> _ASSIGNED TASK_
Everything in the listing below should be repeated verbatim, apart from the pictures.

────────

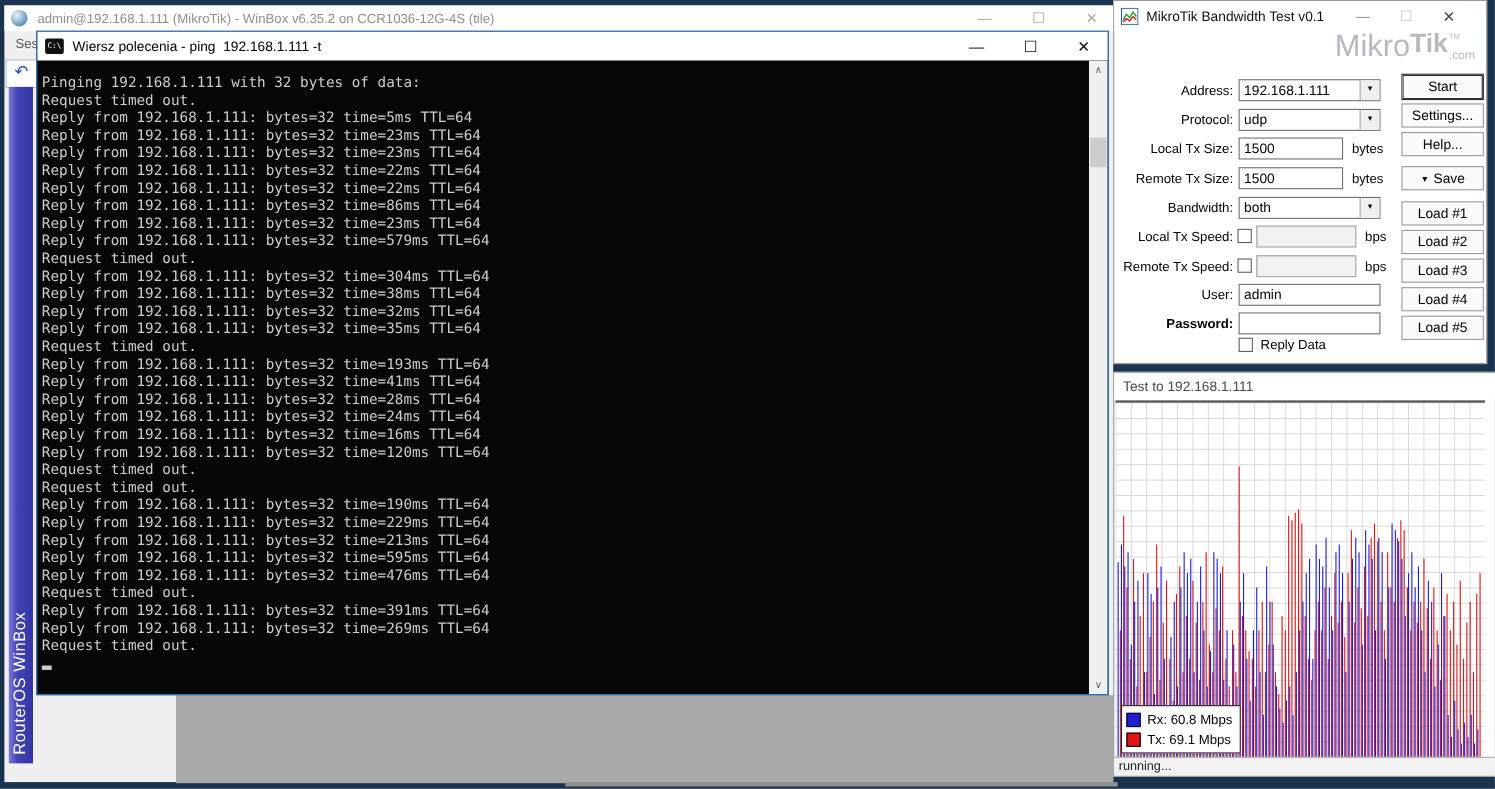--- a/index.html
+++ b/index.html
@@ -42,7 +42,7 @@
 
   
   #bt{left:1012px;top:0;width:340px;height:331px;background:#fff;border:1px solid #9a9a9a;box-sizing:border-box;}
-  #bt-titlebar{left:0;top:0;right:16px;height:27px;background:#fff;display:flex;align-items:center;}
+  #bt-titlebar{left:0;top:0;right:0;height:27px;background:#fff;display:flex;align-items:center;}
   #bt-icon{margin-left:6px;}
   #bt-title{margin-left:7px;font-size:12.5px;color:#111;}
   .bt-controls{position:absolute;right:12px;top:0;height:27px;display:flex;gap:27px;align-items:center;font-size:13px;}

────────

> _ANSWER FOR THE TASK_
--- a/index.html
+++ b/index.html
@@ -42,7 +42,7 @@
 
   
   #bt{left:1012px;top:0;width:340px;height:331px;background:#fff;border:1px solid #9a9a9a;box-sizing:border-box;}
-  #bt-titlebar{left:0;top:0;right:16px;height:27px;background:#fff;display:flex;align-items:center;}
+  #bt-titlebar{left:0;top:0;right:0;height:27px;background:#fff;display:flex;align-items:center;}
   #bt-icon{margin-left:6px;}
   #bt-title{margin-left:7px;font-size:12.5px;color:#111;}
   .bt-controls{position:absolute;right:12px;top:0;height:27px;display:flex;gap:27px;align-items:center;font-size:13px;}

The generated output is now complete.